Ricardo di Lazzaro lembra a importância disso para pessoas com histórias familiares que foram apagadas e buscam conhecer e explorar as origens. “Acontece muito com a população negra, com descendente de indígenas. Por isso, temos parceria com uma agência especializada no tema que faz uma consultoria para mostrar os alimentos típicos da região de onde a pessoa tem ancestralidade, como são as roupas do povo de lá, para quem quer pegar um pouco dessa origem para si e entender como é cada região”, conta.
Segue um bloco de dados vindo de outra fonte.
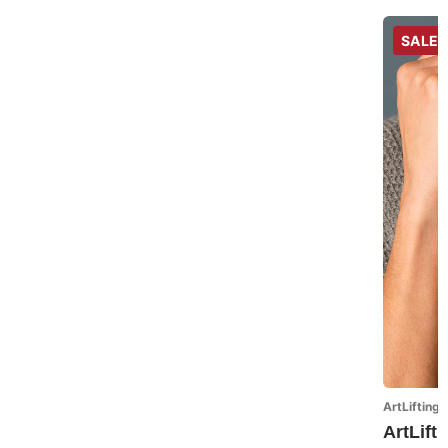
SALE
ArtLifting 
ArtLift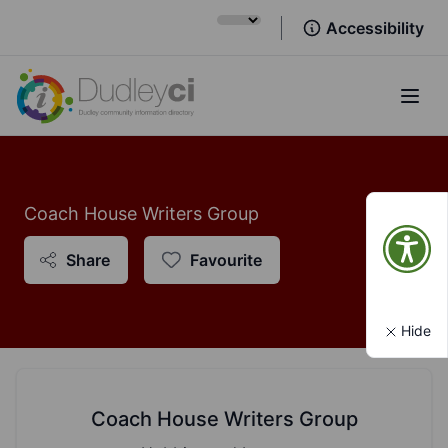
Accessibility
Open
Coach House Writers Group
Share
Favourite
Hide
Coach House Writers Group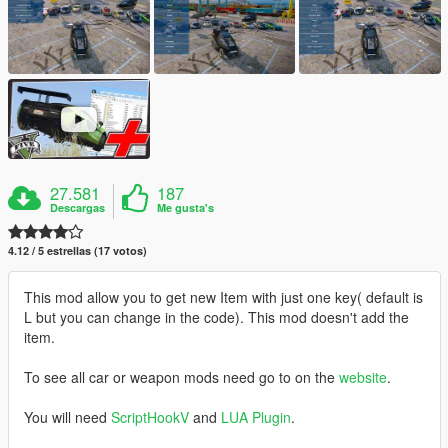
27.581
187
Descargas
Me gusta's
4.12 / 5 estrellas (17 votos)
This mod allow you to get new Item with just one key( default is
L but you can change in the code). This mod doesn't add the
item.
To see all car or weapon mods need go to on the
website
.
You will need
ScriptHookV
and
LUA Plugin
.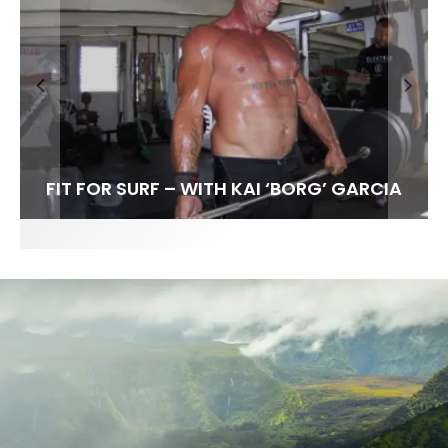
FIT FOR SURF – WITH KAI ‘BORG’ GARCIA
SPOTLIGHT: ALEX FLORENCE
HAWAII’S 10 BEST WAVES
SOUNDS / LILY MEOLA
Pesquisar sobre isso foi um dos motivos que gerou curiosidade em Fabiana Gava, 42 anos. “Lembro de assistir a um vídeo em que fizeram os testes de várias pessoas, perguntaram a elas o resultado que esperavam, mas ninguém acertou. Eu mesmo fiquei na dúvida sobre o meu caso, até porque meu bisavô era negro, filho de escravo alforriado, e se casou com a minha bisavó alemã”, relata a enfermeira e professora universitária.
Os locais com predominância de genes de Fabiana surpreenderam. “Os resultados mostraram que 49% da minha ancestralidade vêm da Europa, com 14% da Itália, 13% de Portugal e Espanha. A ancestralidade africana foi de 36%. Fiquei bestificada. Não fazia ideia disso, ainda mais porque nunca soube que tinha parentes nesses três países”, conta.
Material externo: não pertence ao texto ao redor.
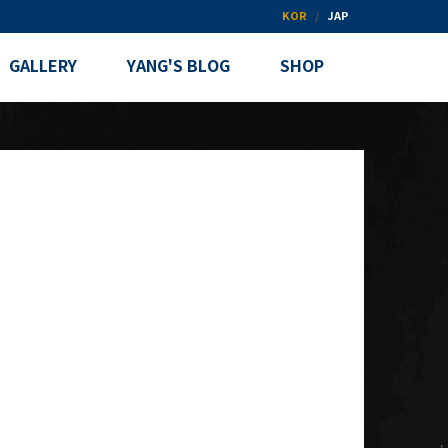
KOR
JAP
GALLERY
YANG'S BLOG
SHOP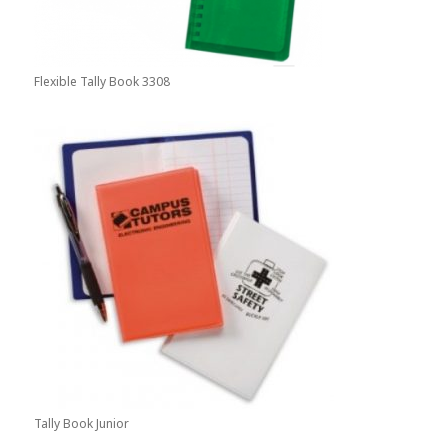
Flexible Tally Book 3308
Tally Book Junior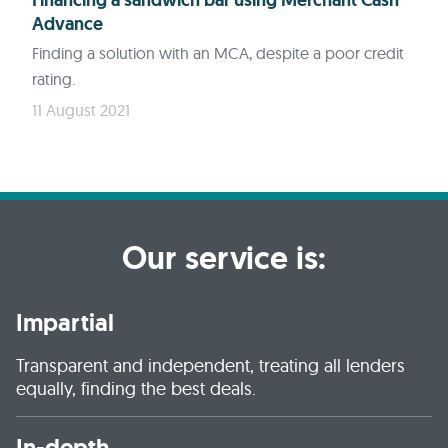
Financing a sandwich bar using Merchant Cash
Advance
Finding a solution with an MCA, despite a poor credit
rating.
11 August 2021
Our service is:
Impartial
Transparent and independent, treating all lenders
equally, finding the best deals.
In-depth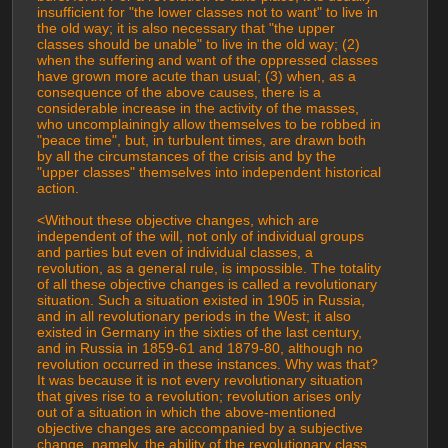
insufficient for "the lower classes not to want" to live in 
the old way; it is also necessary that "the upper 
classes should be unable" to live in the old way; (2) 
when the suffering and want of the oppressed classes 
have grown more acute than usual; (3) when, as a 
consequence of the above causes, there is a 
considerable increase in the activity of the masses, 
who uncomplainingly allow themselves to be robbed in 
"peace time", but, in turbulent times, are drawn both 
by all the circumstances of the crisis and by the 
"upper classes" themselves into independent historical 
action.
<Without these objective changes, which are 
independent of the will, not only of individual groups 
and parties but even of individual classes, a 
revolution, as a general rule, is impossible. The totality 
of all these objective changes is called a revolutionary 
situation. Such a situation existed in 1905 in Russia, 
and in all revolutionary periods in the West; it also 
existed in Germany in the sixties of the last century, 
and in Russia in 1859-61 and 1879-80, although no 
revolution occurred in these instances. Why was that? 
It was because it is not every revolutionary situation 
that gives rise to a revolution; revolution arises only 
out of a situation in which the above-mentioned 
objective changes are accompanied by a subjective 
change, namely, the ability of the revolutionary class 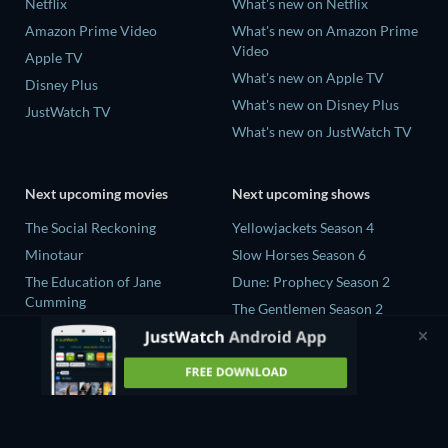
Netflix
What's new on Netflix
Amazon Prime Video
What's new on Amazon Prime
Video
Apple TV
What's new on Apple TV
Disney Plus
What's new on Disney Plus
JustWatch TV
What's new on JustWatch TV
Next upcoming movies
Next upcoming shows
The Social Reckoning
Yellowjackets Season 4
Minotaur
Slow Horses Season 6
The Education of Jane
Dune: Prophecy Season 2
Cumming
The Gentlemen Season 2
Wo men bu shi mo sheng ren
Love Is Blind: UK Season 3
La Bola Negra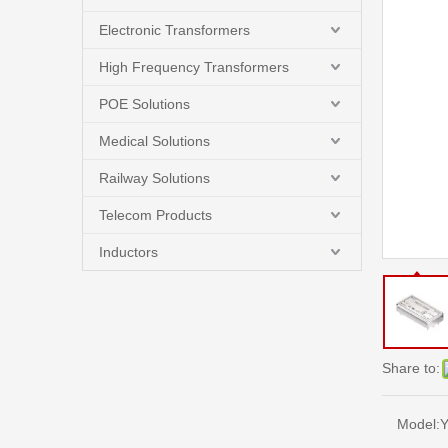
Electronic Transformers
High Frequency Transformers
POE Solutions
Medical Solutions
Railway Solutions
Telecom Products
Inductors
Share to:
Model:
Y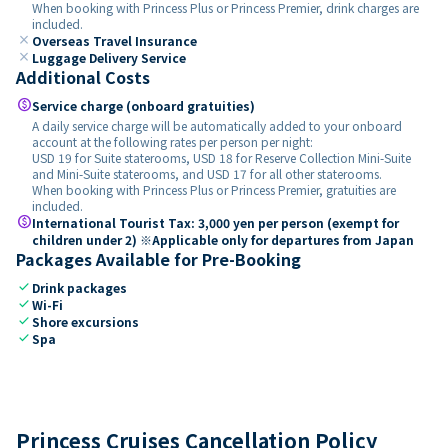
When booking with Princess Plus or Princess Premier, drink charges are
included.
close
Overseas Travel Insurance
close
Luggage Delivery Service
Additional Costs
paid
Service charge (onboard gratuities)
A daily service charge will be automatically added to your onboard
account at the following rates per person per night:
USD 19 for Suite staterooms, USD 18 for Reserve Collection Mini-Suite
and Mini-Suite staterooms, and USD 17 for all other staterooms.
When booking with Princess Plus or Princess Premier, gratuities are
included.
paid
International Tourist Tax: 3,000 yen per person (exempt for
children under 2) ※Applicable only for departures from Japan
Packages Available for Pre-Booking
check
Drink packages
check
Wi-Fi
check
Shore excursions
check
Spa
Princess Cruises Cancellation Policy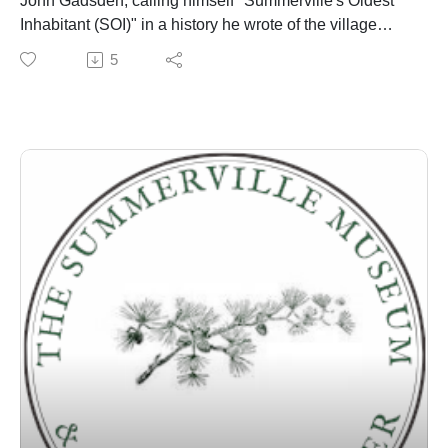
John Gadsden, calling himself "Summerville's Oldest
Inhabitant (SOI)" in a history he wrote of the village
published in the town newspaper around 1901 - is
5
discussed by Dr. Edward West and Danny Hughes
over several episodes.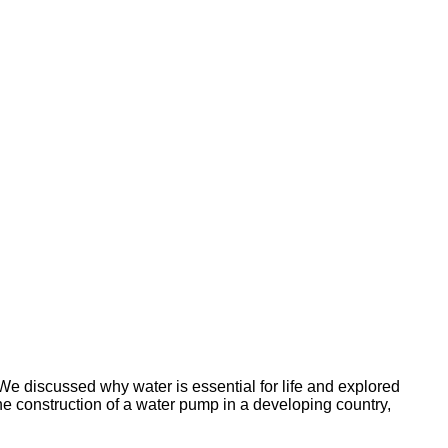
e discussed why water is essential for life and explored
he construction of a water pump in a developing country,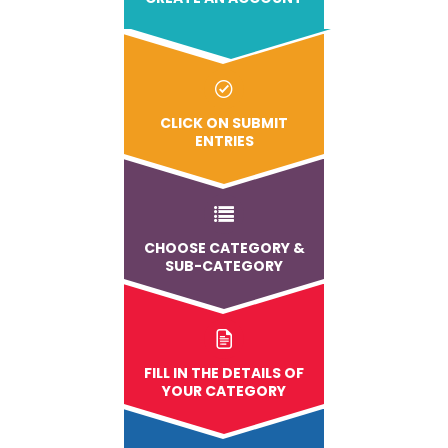
CLICK ON SUBMIT
ENTRIES
CHOOSE CATEGORY &
SUB-CATEGORY
FILL IN THE DETAILS OF
YOUR CATEGORY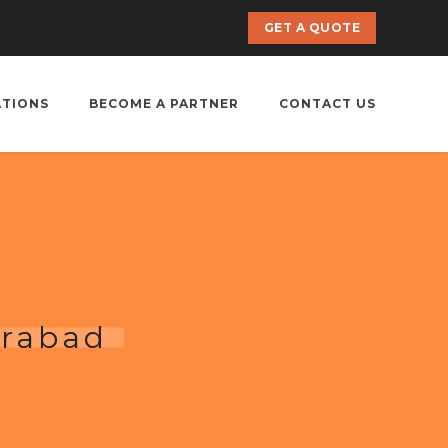
GET A QUOTE
ATIONS
BECOME A PARTNER
CONTACT US
erabad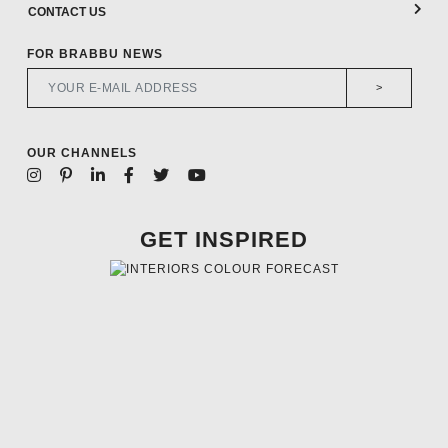
CONTACT US
FOR BRABBU NEWS
>
OUR CHANNELS
GET INSPIRED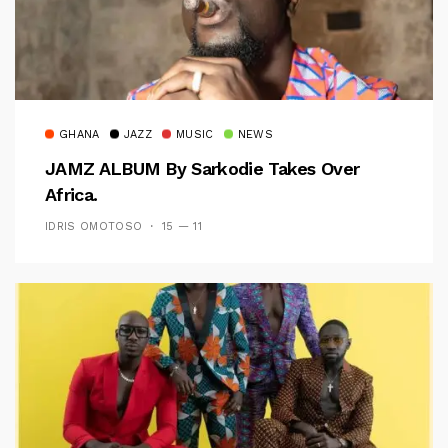
GHANA
JAZZ
MUSIC
NEWS
JAMZ ALBUM By Sarkodie Takes Over
Africa.
IDRIS OMOTOSO
15 — 11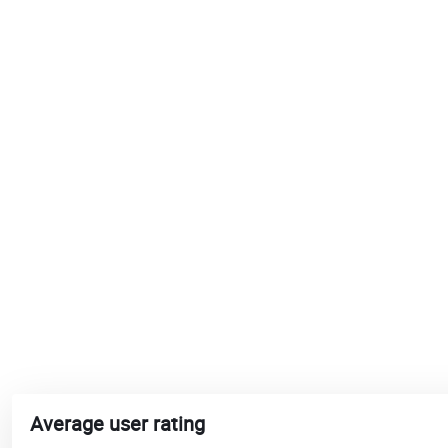
Average user rating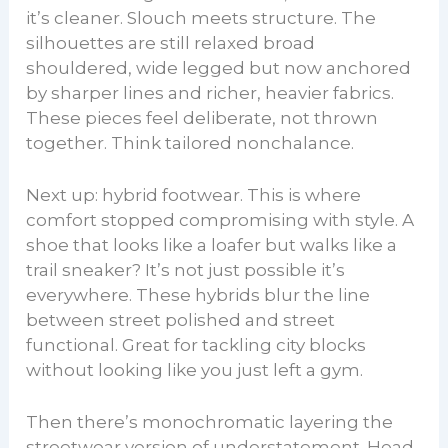
it’s cleaner. Slouch meets structure. The
silhouettes are still relaxed broad
shouldered, wide legged but now anchored
by sharper lines and richer, heavier fabrics.
These pieces feel deliberate, not thrown
together. Think tailored nonchalance.
Next up: hybrid footwear. This is where
comfort stopped compromising with style. A
shoe that looks like a loafer but walks like a
trail sneaker? It’s not just possible it’s
everywhere. These hybrids blur the line
between street polished and street
functional. Great for tackling city blocks
without looking like you just left a gym.
Then there’s monochromatic layering the
streetwear version of understatement. Head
Mas, para ela, o teste vai muito além da curiosidade e surpresa, tratando-se de conexão e conhecimento. “A gente acaba se sentindo muito em contato com esses nossos familiares que não conhecemos, mas que contribuíram para ser quem somos hoje. Como nosso corpo é fisicamente, como são nossas resistências às doenças. O teste traz essa conexão com gerações que a gente sequer conheceu. Ajuda a despertar partes suas que você nem sabia que tinha. É algo interessante e satisfatório, que, com certeza, levo para minha vida toda”, pontua.
Conhecer a história
Ler páginas da própria história que eram desconhecidas, conhecer ramificações da árvore genealógica que iam além dos pais e avôs. Esses e outros interesses motivaram Aline Bahniuk, 41, a realizar o teste. “Sempre tive muita curiosidade em saber de onde veio minha família. Saber sobre a história dos sobrenomes. Minha mãe sempre me contava sobre a história da família dela, como eram os avós, bisavós, tudo o que eles passaram. Ela se lembrava de muita coisa. Com essas conversas, resolvi montar minha árvore genealógica”, explica a bancária.
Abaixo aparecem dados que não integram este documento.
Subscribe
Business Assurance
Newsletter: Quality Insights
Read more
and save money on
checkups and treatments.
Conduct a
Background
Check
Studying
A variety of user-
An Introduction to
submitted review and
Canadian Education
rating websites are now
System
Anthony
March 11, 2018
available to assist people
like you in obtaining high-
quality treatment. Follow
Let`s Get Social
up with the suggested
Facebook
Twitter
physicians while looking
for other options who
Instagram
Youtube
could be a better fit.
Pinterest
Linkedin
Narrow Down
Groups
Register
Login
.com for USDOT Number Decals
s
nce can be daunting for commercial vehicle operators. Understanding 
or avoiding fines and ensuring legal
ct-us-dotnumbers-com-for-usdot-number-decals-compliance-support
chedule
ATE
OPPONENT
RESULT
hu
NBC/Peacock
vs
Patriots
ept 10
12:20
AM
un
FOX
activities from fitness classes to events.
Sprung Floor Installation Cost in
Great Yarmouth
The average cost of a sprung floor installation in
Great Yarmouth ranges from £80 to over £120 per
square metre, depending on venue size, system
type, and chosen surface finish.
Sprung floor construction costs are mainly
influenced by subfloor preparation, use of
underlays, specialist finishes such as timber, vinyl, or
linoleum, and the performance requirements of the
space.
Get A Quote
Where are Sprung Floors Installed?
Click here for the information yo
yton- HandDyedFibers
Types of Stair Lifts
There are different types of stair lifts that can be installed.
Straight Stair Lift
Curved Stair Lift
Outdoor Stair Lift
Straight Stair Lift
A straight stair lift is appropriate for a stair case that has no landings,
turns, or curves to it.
Quando Aline viu uma propaganda de teste de ancestralidade, não teve dúvidas. “Isso despertou em mim uma curiosidade grande. Minha mãe havia falecido e eu queria saber qual era essa mistura que me fez. Acabei fazendo o teste junto com meu pai e meu irmão.”
O resultado gerou um sentimento de satisfação, matando curiosidades e fazendo surgir novos interesses. “Apareceram algumas origens que eu nunca desconfiei, tipo meus 8% judeu. Isso acabou atiçando ainda mais a vontade de conhecer quem eram os meus antepassados. Tudo o que eles devem ter passado, o que os motivou a sair das suas terras para desbravar o desconhecido.”
Da família do pai, houve um resultado forte de ancestralidade com ucranianos e poloneses. “Acho que essa experiência me ajudou a valorizar meus antepassados. É quase como entender um pouquinho de como vim parar aqui. Sem contar que saber a diversidade da sua ancestralidade te faz pensar muito em como, no final, tudo o que é preconceito é completamente inútil.”